-- The data follows --

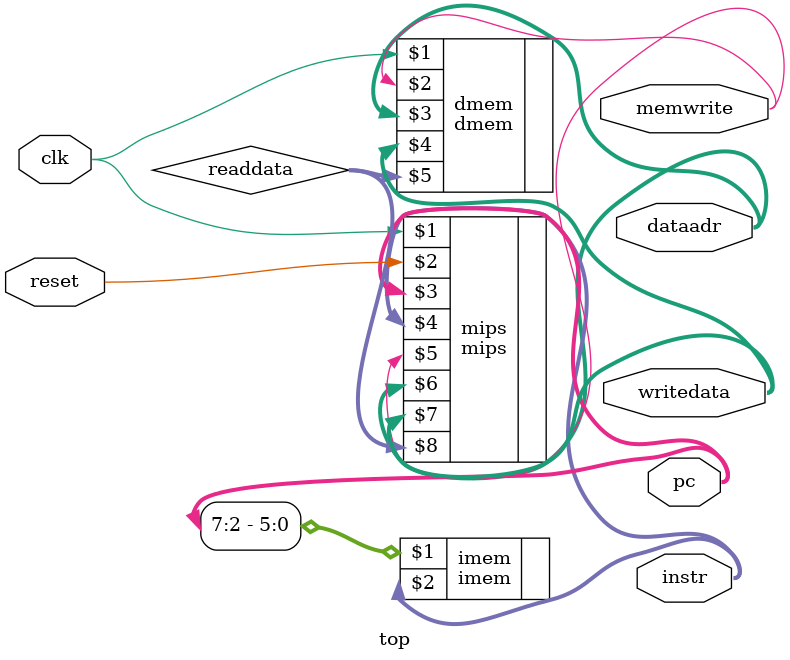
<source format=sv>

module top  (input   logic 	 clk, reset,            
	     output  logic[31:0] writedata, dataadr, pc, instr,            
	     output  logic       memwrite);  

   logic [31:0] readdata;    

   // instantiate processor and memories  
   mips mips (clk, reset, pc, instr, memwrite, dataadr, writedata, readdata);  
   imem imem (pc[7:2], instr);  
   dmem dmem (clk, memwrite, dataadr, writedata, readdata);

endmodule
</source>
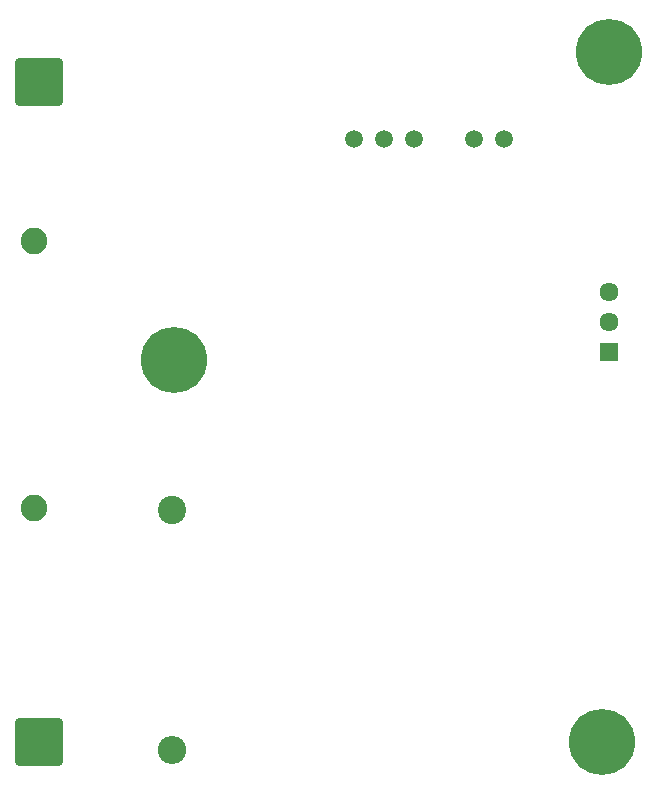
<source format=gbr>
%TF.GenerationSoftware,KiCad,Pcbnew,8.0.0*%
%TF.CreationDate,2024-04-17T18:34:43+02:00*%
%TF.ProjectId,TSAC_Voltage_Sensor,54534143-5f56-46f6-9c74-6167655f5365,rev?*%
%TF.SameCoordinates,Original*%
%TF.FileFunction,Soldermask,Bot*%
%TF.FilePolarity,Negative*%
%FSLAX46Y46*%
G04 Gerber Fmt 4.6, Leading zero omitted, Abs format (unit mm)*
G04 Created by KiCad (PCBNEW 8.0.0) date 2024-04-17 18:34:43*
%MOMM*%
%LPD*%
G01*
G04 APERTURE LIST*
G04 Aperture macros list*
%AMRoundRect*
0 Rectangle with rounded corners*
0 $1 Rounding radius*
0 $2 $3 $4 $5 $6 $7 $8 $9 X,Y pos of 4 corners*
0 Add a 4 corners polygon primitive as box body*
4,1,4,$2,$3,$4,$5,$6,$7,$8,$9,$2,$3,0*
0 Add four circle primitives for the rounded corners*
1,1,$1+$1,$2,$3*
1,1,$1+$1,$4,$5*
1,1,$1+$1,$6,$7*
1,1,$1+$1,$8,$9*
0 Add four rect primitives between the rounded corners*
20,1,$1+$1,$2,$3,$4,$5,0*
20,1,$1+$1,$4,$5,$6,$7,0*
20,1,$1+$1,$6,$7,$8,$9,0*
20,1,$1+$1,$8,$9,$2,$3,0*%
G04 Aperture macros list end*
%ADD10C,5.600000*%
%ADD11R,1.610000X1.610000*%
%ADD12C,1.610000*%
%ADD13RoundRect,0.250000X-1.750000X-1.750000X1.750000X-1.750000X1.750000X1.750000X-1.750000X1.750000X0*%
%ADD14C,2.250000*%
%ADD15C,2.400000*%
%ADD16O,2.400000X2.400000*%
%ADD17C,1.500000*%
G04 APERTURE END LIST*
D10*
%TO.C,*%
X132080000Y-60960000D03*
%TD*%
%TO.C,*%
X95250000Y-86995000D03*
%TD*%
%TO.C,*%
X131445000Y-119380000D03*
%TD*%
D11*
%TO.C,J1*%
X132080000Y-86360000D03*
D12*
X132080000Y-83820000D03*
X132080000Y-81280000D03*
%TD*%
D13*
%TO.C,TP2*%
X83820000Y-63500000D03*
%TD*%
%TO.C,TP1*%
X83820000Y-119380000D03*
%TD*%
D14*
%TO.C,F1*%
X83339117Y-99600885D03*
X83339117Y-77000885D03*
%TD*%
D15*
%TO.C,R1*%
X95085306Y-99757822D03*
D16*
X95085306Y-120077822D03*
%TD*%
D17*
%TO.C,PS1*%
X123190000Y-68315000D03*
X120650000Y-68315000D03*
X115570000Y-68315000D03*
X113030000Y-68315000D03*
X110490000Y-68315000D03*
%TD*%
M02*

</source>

-- The data concluded --

= Work order =
Copy whichever lines above contain the string "memwrite".

= Answer for the task =
	     output  logic       memwrite);  
   mips mips (clk, reset, pc, instr, memwrite, dataadr, writedata, readdata);  
   dmem dmem (clk, memwrite, dataadr, writedata, readdata);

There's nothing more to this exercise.